Sexiness a Must for Today's Lady Singers

tinyurl.com/2kv6mb

Sexiness a Must for Today’s Lady Singers

Plain Janes Need Not Apply: for Today’s Female Singers, Sex Appeal Is a Must

By NEKESA MUMBI MOODY AP Music Writer
NEW YORK May 17, 2007 (AP)

She was an “amazing talent,” a young singer with a wonderful voice who wrote beautiful songs. But she was no beauty, plus flat-chested and overweight to boot.
Remembering the aspiring star, music executive Jody Gerson still feels terrible about thinking: “She’s never going to get signed, even though she’s fabulous.”

Gerson might feel even worse after Wednesday night’s exit of the matronly Melinda Doolittle from “American Idol.” In today’s music industry, Plain Janes need not apply. Sex appeal was once considered a bonus for a woman; now it’s practically a requirement.

. . . . . .

A quick check of the Billboard Top 40 turns up a list of candidates for “America’s Top Model”: Avril Lavigne, blonde stunner Carrie Underwood; tomboyish but sexy Ciara, fashionista Gwen Stefani and hip-swiveling Shakira (on a song featuring bootylicious Beyonce).
The only two in the Top 40 who might not be considered perfect 10s: Pink, who is still svelte and appealing; and multiplatinum Grammy-winner Kelly Clarkson, who got her break only through winning the democratically elected "American Idol."
When asked whether a female with so-so looks and sex appeal could get a record deal, Gretchen Wilson quickly replied: “They can’t.”

File this under “sad but true”. Male singers can still be ugly as sin and I can remember when not all female musicians were sexpots – Janis Joplin being an extreme case.
I wonder how much good music we’re missing out on.
**
**

I don’t think Melinda Doolitte was “non-sexy” at all.

Especially in the African American culture, many women are considered sexy that white people would not consider sexy.

A lot of black women are “chubby” by white standards, yet these women do not seem to have the stigma of “fat” or “ugly.” I have work friends who are obese by “white” standards, but are beautiful and sexy by “black” standards. I really enjoy being around these women because they are so accepting of themselves. They don’t spend time beating themselves up because they have a big butt or a case of acne.

I personally envy this aspect of African American culture, and I also agree with it. Sexiness is not appearance, it’s an “attitude” of acceptance of one’s self.

Kelly Clarkson is wearing a bit less in her videos so I think that even she must feel the pressure to be “sexy.”

We have young people who are willing to portray themselves as simple, empty carictures of their particular gender, race or sexuality.

It seems that the worst behavior a young lady exhibits, the more famous a singer she will become.

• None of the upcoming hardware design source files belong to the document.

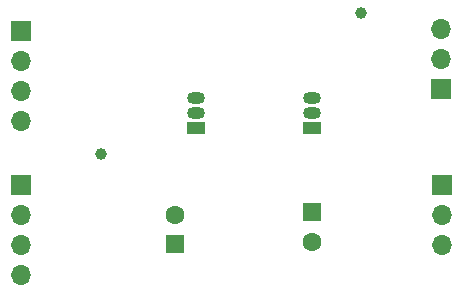
<source format=gbr>
%TF.GenerationSoftware,KiCad,Pcbnew,8.0.6*%
%TF.CreationDate,2024-11-25T01:10:15+00:00*%
%TF.ProjectId,GEOFF board v1,47454f46-4620-4626-9f61-72642076312e,rev?*%
%TF.SameCoordinates,Original*%
%TF.FileFunction,Soldermask,Bot*%
%TF.FilePolarity,Negative*%
%FSLAX46Y46*%
G04 Gerber Fmt 4.6, Leading zero omitted, Abs format (unit mm)*
G04 Created by KiCad (PCBNEW 8.0.6) date 2024-11-25 01:10:15*
%MOMM*%
%LPD*%
G01*
G04 APERTURE LIST*
%ADD10C,1.000000*%
%ADD11R,1.500000X1.050000*%
%ADD12O,1.500000X1.050000*%
%ADD13O,1.700000X1.700000*%
%ADD14R,1.700000X1.700000*%
%ADD15R,1.600000X1.600000*%
%ADD16C,1.600000*%
G04 APERTURE END LIST*
D10*
%TO.C,TP2*%
X51800000Y-138400000D03*
%TD*%
%TO.C,TP1*%
X29800000Y-150400000D03*
%TD*%
D11*
%TO.C,Q2*%
X47600000Y-148200000D03*
D12*
X47600000Y-146930000D03*
X47600000Y-145660000D03*
%TD*%
D11*
%TO.C,Q1*%
X37800000Y-148200000D03*
D12*
X37800000Y-146930000D03*
X37800000Y-145660000D03*
%TD*%
D13*
%TO.C,J4*%
X58670000Y-158080000D03*
X58670000Y-155540000D03*
D14*
X58670000Y-153000000D03*
%TD*%
%TO.C,J3*%
X23000000Y-153000000D03*
D13*
X23000000Y-155540000D03*
X23000000Y-158080000D03*
X23000000Y-160620000D03*
%TD*%
%TO.C,J2*%
X58530000Y-139790000D03*
X58530000Y-142330000D03*
D14*
X58530000Y-144870000D03*
%TD*%
D13*
%TO.C,J1*%
X23000000Y-147620000D03*
X23000000Y-145080000D03*
X23000000Y-142540000D03*
D14*
X23000000Y-140000000D03*
%TD*%
D15*
%TO.C,C2*%
X36000000Y-158000000D03*
D16*
X36000000Y-155500000D03*
%TD*%
D15*
%TO.C,C1*%
X47600000Y-155300000D03*
D16*
X47600000Y-157800000D03*
%TD*%
M02*

</source>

I sort of wonder if any of this is actually ‘sexy’ or just vulgar and classless. When I think of sexy, I think of Lauren Bacall.(yes, I misspelled her last name) Paris Hilton, Brittany SPears etc. just seem trashy.:frowning:

It’s true, and it’s a great shame. You see it over and over. I’ve seen kids start out (like on the Disney Channel). They have their first hit, and the next time you see them, they’re half-naked and performing sexual dances.

Fame ruins people.

One of our local disc jockeys described Melinda Doolittle as “Princess Fiona” (the Shrek character). Now, wasn’t that sweet? :rolleyes:

He flat out said she wouldn’t win AI because of her looks not because of her talent. I predicted to my dh that she’d be voted off and that it’d come down to Jordin and Blake because Melinda is not young enough or pretty enough to win.

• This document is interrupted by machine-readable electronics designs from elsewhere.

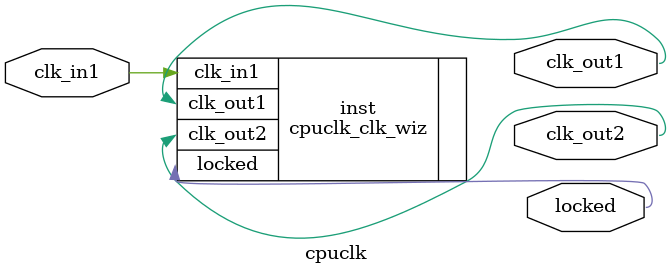
<source format=v>


`timescale 1ps/1ps

(* CORE_GENERATION_INFO = "cpuclk,clk_wiz_v6_0_2_0_0,{component_name=cpuclk,use_phase_alignment=true,use_min_o_jitter=false,use_max_i_jitter=false,use_dyn_phase_shift=false,use_inclk_switchover=false,use_dyn_reconfig=false,enable_axi=0,feedback_source=FDBK_AUTO,PRIMITIVE=PLL,num_out_clk=2,clkin1_period=10.000,clkin2_period=10.000,use_power_down=false,use_reset=false,use_locked=true,use_inclk_stopped=false,feedback_type=SINGLE,CLOCK_MGR_TYPE=NA,manual_override=false}" *)

module cpuclk 
 (
  // Clock out ports
  output        clk_out1,
  output        clk_out2,
  // Status and control signals
  output        locked,
 // Clock in ports
  input         clk_in1
 );

  cpuclk_clk_wiz inst
  (
  // Clock out ports  
  .clk_out1(clk_out1),
  .clk_out2(clk_out2),
  // Status and control signals               
  .locked(locked),
 // Clock in ports
  .clk_in1(clk_in1)
  );

endmodule

</source>
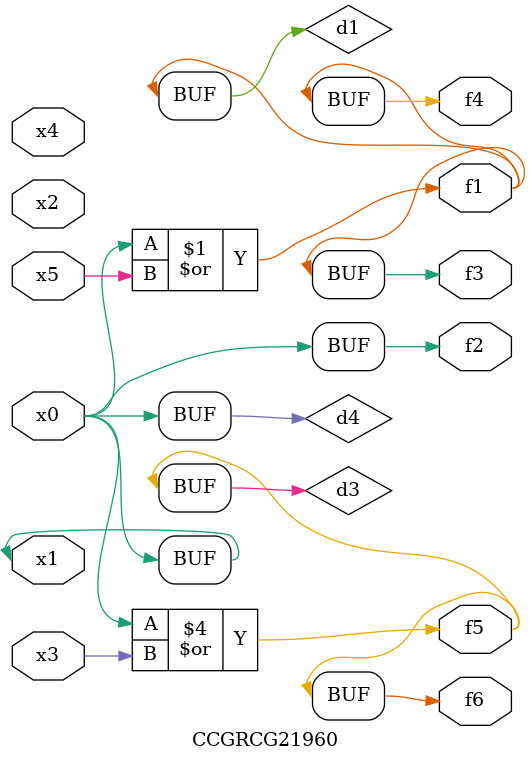
<source format=v>
module CCGRCG21960(
	input x0, x1, x2, x3, x4, x5,
	output f1, f2, f3, f4, f5, f6
);

	wire d1, d2, d3, d4;

	or (d1, x0, x5);
	xnor (d2, x1, x4);
	or (d3, x0, x3);
	buf (d4, x0, x1);
	assign f1 = d1;
	assign f2 = d4;
	assign f3 = d1;
	assign f4 = d1;
	assign f5 = d3;
	assign f6 = d3;
endmodule

</source>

Modern American music is all about sex and nothing else. Being able to fulfill some man’s sexual dreams is all that counts in a female singer. I’m afraid Melinda is going to have a couple of years of fame and then have to sing gospel in order to have an audience. Certainly the mainline producers aren’t going to want her any more because she isn’t marketable in the current atmosphere of “woman as slut” that is all that seems to attract an audience.

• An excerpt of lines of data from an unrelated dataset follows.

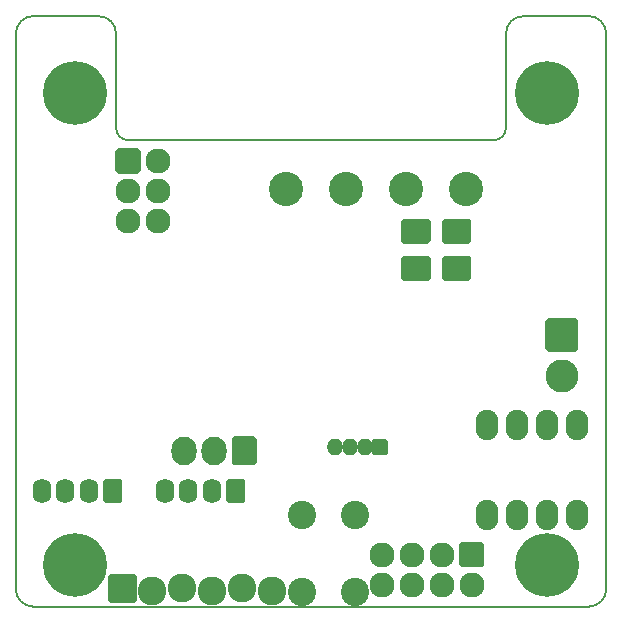
<source format=gbs>
%TF.GenerationSoftware,KiCad,Pcbnew,5.1.10-88a1d61d58~88~ubuntu20.04.1*%
%TF.CreationDate,2021-05-14T13:46:21+02:00*%
%TF.ProjectId,mfx-link2,6d66782d-6c69-46e6-9b32-2e6b69636164,rev?*%
%TF.SameCoordinates,Original*%
%TF.FileFunction,Soldermask,Bot*%
%TF.FilePolarity,Negative*%
%FSLAX46Y46*%
G04 Gerber Fmt 4.6, Leading zero omitted, Abs format (unit mm)*
G04 Created by KiCad (PCBNEW 5.1.10-88a1d61d58~88~ubuntu20.04.1) date 2021-05-14 13:46:21*
%MOMM*%
%LPD*%
G01*
G04 APERTURE LIST*
%TA.AperFunction,Profile*%
%ADD10C,0.150000*%
%TD*%
%ADD11O,1.400000X1.400000*%
%ADD12O,1.901140X2.599640*%
%ADD13C,5.400000*%
%ADD14O,1.598880X2.099260*%
%ADD15O,2.127200X2.127200*%
%ADD16O,2.127200X2.432000*%
%ADD17C,2.432000*%
%ADD18C,2.800000*%
%ADD19C,2.900000*%
%ADD20C,2.398980*%
G04 APERTURE END LIST*
D10*
X161950000Y-95350000D02*
X161950000Y-103350000D01*
X168950000Y-93850000D02*
X163450000Y-93850000D01*
X127450000Y-93850000D02*
X121950000Y-93850000D01*
X128950000Y-103350000D02*
X128950000Y-95350000D01*
X160950000Y-104350000D02*
X129950000Y-104350000D01*
X160950000Y-104350000D02*
G75*
G03*
X161950000Y-103350000I0J1000000D01*
G01*
X128950000Y-103350000D02*
G75*
G03*
X129950000Y-104350000I1000000J0D01*
G01*
X128950000Y-95350000D02*
G75*
G03*
X127450000Y-93850000I-1500000J0D01*
G01*
X163450000Y-93850000D02*
G75*
G03*
X161950000Y-95350000I0J-1500000D01*
G01*
X120450000Y-95350000D02*
X120450000Y-142350000D01*
X170450000Y-142350000D02*
X170450000Y-95350000D01*
X120450000Y-142350000D02*
G75*
G03*
X121950000Y-143850000I1500000J0D01*
G01*
X168950000Y-143850000D02*
G75*
G03*
X170450000Y-142350000I0J1500000D01*
G01*
X121950000Y-93850000D02*
G75*
G03*
X120450000Y-95350000I0J-1500000D01*
G01*
X170450000Y-95350000D02*
G75*
G03*
X168950000Y-93850000I-1500000J0D01*
G01*
X168950000Y-143850000D02*
X121950000Y-143850000D01*
D11*
%TO.C,J1*%
X147472400Y-130352800D03*
X148742400Y-130352800D03*
X150012400Y-130352800D03*
G36*
G01*
X151782400Y-131052800D02*
X150782400Y-131052800D01*
G75*
G02*
X150582400Y-130852800I0J200000D01*
G01*
X150582400Y-129852800D01*
G75*
G02*
X150782400Y-129652800I200000J0D01*
G01*
X151782400Y-129652800D01*
G75*
G02*
X151982400Y-129852800I0J-200000D01*
G01*
X151982400Y-130852800D01*
G75*
G02*
X151782400Y-131052800I-200000J0D01*
G01*
G37*
%TD*%
D12*
%TO.C,U1*%
X167995600Y-128473200D03*
X165455600Y-128473200D03*
X162915600Y-128473200D03*
X160375600Y-128473200D03*
X160375600Y-136093200D03*
X162915600Y-136093200D03*
X165455600Y-136093200D03*
X167995600Y-136093200D03*
%TD*%
%TO.C,D11*%
G36*
G01*
X153077570Y-112914430D02*
X153077570Y-111215170D01*
G75*
G02*
X153277570Y-111015170I200000J0D01*
G01*
X155378150Y-111015170D01*
G75*
G02*
X155578150Y-111215170I0J-200000D01*
G01*
X155578150Y-112914430D01*
G75*
G02*
X155378150Y-113114430I-200000J0D01*
G01*
X153277570Y-113114430D01*
G75*
G02*
X153077570Y-112914430I0J200000D01*
G01*
G37*
G36*
G01*
X156537050Y-112914430D02*
X156537050Y-111215170D01*
G75*
G02*
X156737050Y-111015170I200000J0D01*
G01*
X158837630Y-111015170D01*
G75*
G02*
X159037630Y-111215170I0J-200000D01*
G01*
X159037630Y-112914430D01*
G75*
G02*
X158837630Y-113114430I-200000J0D01*
G01*
X156737050Y-113114430D01*
G75*
G02*
X156537050Y-112914430I0J200000D01*
G01*
G37*
%TD*%
%TO.C,D12*%
G36*
G01*
X159037630Y-114364770D02*
X159037630Y-116064030D01*
G75*
G02*
X158837630Y-116264030I-200000J0D01*
G01*
X156737050Y-116264030D01*
G75*
G02*
X156537050Y-116064030I0J200000D01*
G01*
X156537050Y-114364770D01*
G75*
G02*
X156737050Y-114164770I200000J0D01*
G01*
X158837630Y-114164770D01*
G75*
G02*
X159037630Y-114364770I0J-200000D01*
G01*
G37*
G36*
G01*
X155578150Y-114364770D02*
X155578150Y-116064030D01*
G75*
G02*
X155378150Y-116264030I-200000J0D01*
G01*
X153277570Y-116264030D01*
G75*
G02*
X153077570Y-116064030I0J200000D01*
G01*
X153077570Y-114364770D01*
G75*
G02*
X153277570Y-114164770I200000J0D01*
G01*
X155378150Y-114164770D01*
G75*
G02*
X155578150Y-114364770I0J-200000D01*
G01*
G37*
%TD*%
D13*
%TO.C,REF\u002A\u002A*%
X165450000Y-140350000D03*
%TD*%
%TO.C,REF\u002A\u002A*%
X125450000Y-140350000D03*
%TD*%
%TO.C,REF\u002A\u002A*%
X125450000Y-100350000D03*
%TD*%
%TO.C,P4*%
G36*
G01*
X139869520Y-133211570D02*
X139869520Y-134910830D01*
G75*
G02*
X139669520Y-135110830I-200000J0D01*
G01*
X138470640Y-135110830D01*
G75*
G02*
X138270640Y-134910830I0J200000D01*
G01*
X138270640Y-133211570D01*
G75*
G02*
X138470640Y-133011570I200000J0D01*
G01*
X139669520Y-133011570D01*
G75*
G02*
X139869520Y-133211570I0J-200000D01*
G01*
G37*
D14*
X135067040Y-134061200D03*
X137068560Y-134061200D03*
X133068060Y-134061200D03*
%TD*%
%TO.C,P5*%
G36*
G01*
X129468220Y-133211570D02*
X129468220Y-134910830D01*
G75*
G02*
X129268220Y-135110830I-200000J0D01*
G01*
X128069340Y-135110830D01*
G75*
G02*
X127869340Y-134910830I0J200000D01*
G01*
X127869340Y-133211570D01*
G75*
G02*
X128069340Y-133011570I200000J0D01*
G01*
X129268220Y-133011570D01*
G75*
G02*
X129468220Y-133211570I0J-200000D01*
G01*
G37*
X124665740Y-134061200D03*
X126667260Y-134061200D03*
X122666760Y-134061200D03*
%TD*%
%TO.C,P6*%
G36*
G01*
X128890400Y-106984600D02*
X128890400Y-105257400D01*
G75*
G02*
X129090400Y-105057400I200000J0D01*
G01*
X130817600Y-105057400D01*
G75*
G02*
X131017600Y-105257400I0J-200000D01*
G01*
X131017600Y-106984600D01*
G75*
G02*
X130817600Y-107184600I-200000J0D01*
G01*
X129090400Y-107184600D01*
G75*
G02*
X128890400Y-106984600I0J200000D01*
G01*
G37*
D15*
X132494000Y-106121000D03*
X129954000Y-108661000D03*
X132494000Y-108661000D03*
X129954000Y-111201000D03*
X132494000Y-111201000D03*
%TD*%
%TO.C,P7*%
G36*
G01*
X138936400Y-129441600D02*
X140663600Y-129441600D01*
G75*
G02*
X140863600Y-129641600I0J-200000D01*
G01*
X140863600Y-131673600D01*
G75*
G02*
X140663600Y-131873600I-200000J0D01*
G01*
X138936400Y-131873600D01*
G75*
G02*
X138736400Y-131673600I0J200000D01*
G01*
X138736400Y-129641600D01*
G75*
G02*
X138936400Y-129441600I200000J0D01*
G01*
G37*
D16*
X137260000Y-130657600D03*
X134720000Y-130657600D03*
%TD*%
%TO.C,JP1*%
G36*
G01*
X128273200Y-143306800D02*
X128273200Y-141274800D01*
G75*
G02*
X128473200Y-141074800I200000J0D01*
G01*
X130505200Y-141074800D01*
G75*
G02*
X130705200Y-141274800I0J-200000D01*
G01*
X130705200Y-143306800D01*
G75*
G02*
X130505200Y-143506800I-200000J0D01*
G01*
X128473200Y-143506800D01*
G75*
G02*
X128273200Y-143306800I0J200000D01*
G01*
G37*
D17*
X132029200Y-142494000D03*
X134569200Y-142290800D03*
X137109200Y-142494000D03*
X139649200Y-142290800D03*
X142189200Y-142494000D03*
%TD*%
%TO.C,P8*%
G36*
G01*
X160113600Y-138586400D02*
X160113600Y-140313600D01*
G75*
G02*
X159913600Y-140513600I-200000J0D01*
G01*
X158186400Y-140513600D01*
G75*
G02*
X157986400Y-140313600I0J200000D01*
G01*
X157986400Y-138586400D01*
G75*
G02*
X158186400Y-138386400I200000J0D01*
G01*
X159913600Y-138386400D01*
G75*
G02*
X160113600Y-138586400I0J-200000D01*
G01*
G37*
D15*
X159050000Y-141990000D03*
X156510000Y-139450000D03*
X156510000Y-141990000D03*
X153970000Y-139450000D03*
X153970000Y-141990000D03*
X151430000Y-139450000D03*
X151430000Y-141990000D03*
%TD*%
D13*
%TO.C,REF\u002A\u002A*%
X165450000Y-100350000D03*
%TD*%
D18*
%TO.C,P2*%
X166700000Y-124350000D03*
G36*
G01*
X167900000Y-122250000D02*
X165500000Y-122250000D01*
G75*
G02*
X165300000Y-122050000I0J200000D01*
G01*
X165300000Y-119650000D01*
G75*
G02*
X165500000Y-119450000I200000J0D01*
G01*
X167900000Y-119450000D01*
G75*
G02*
X168100000Y-119650000I0J-200000D01*
G01*
X168100000Y-122050000D01*
G75*
G02*
X167900000Y-122250000I-200000J0D01*
G01*
G37*
%TD*%
D19*
%TO.C,P1*%
X143330000Y-108450000D03*
X148410000Y-108450000D03*
X158570000Y-108450000D03*
X153490000Y-108450000D03*
%TD*%
D20*
%TO.C,SW1*%
X149214840Y-142595600D03*
X144713960Y-136093200D03*
X144713960Y-142595600D03*
X149214840Y-136093200D03*
%TD*%
M02*

</source>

Actually you got the spelling right :wink: And right on for the rest of it too, in my opinion. Sexy isn’t about how much or how little one is wearing; Bogart’s or Lamarr’s lips alone are more sexy than Teenybopperbot 3X71 entirely naked.

I disagree that Melinda won’t sell albums.

There’s an awful lot of people that still buy albums by older female singers like Barbra Streisand and Gladys Knight and even Aretha Franklin. Good music will sell.

I do think it’s interesting that the up-and-coming classical music acts nowadays are “sexy.” A lot of trios of young women dressed to go to bed, holding their cellos and violins. You just don’t see too many dumpy, homely concert pianists nowadays!

And even opera is getting into the act. The age of the huge prima dona is over. Rene Fleming is HOT! And some of the men’s groups are to drool over, they’re so good looking!

But I still think good music sells.

I don’t find this surprising at all; it’s just a continuation of a trend.

For years, male news anchors have been able to look like your great-uncle Egbert, but female news anchors have to look like young movie stars.

Double standard, no? :rolleyes:

Mudgie-in-training and freelance sparkle/coffee grinds sprinkler

Sheesh guys it’s not news. Plenty of tests have been done with males, females, even babies, which shows that attractive people get a positive reaction.

For example, babies stared longer at attractive photos in one study. Or in another study, married men were asked to look at attractive women and ended up rating their relationships/partners lower than men who looked at unattractive women.

It’s been hypothesized that the shape of a man’s jaw will affect the way women interact with him.

In the workplace, skinny, attractive people are promoted more often and make more money. Especially in sales or high-profile positions such as law/politics.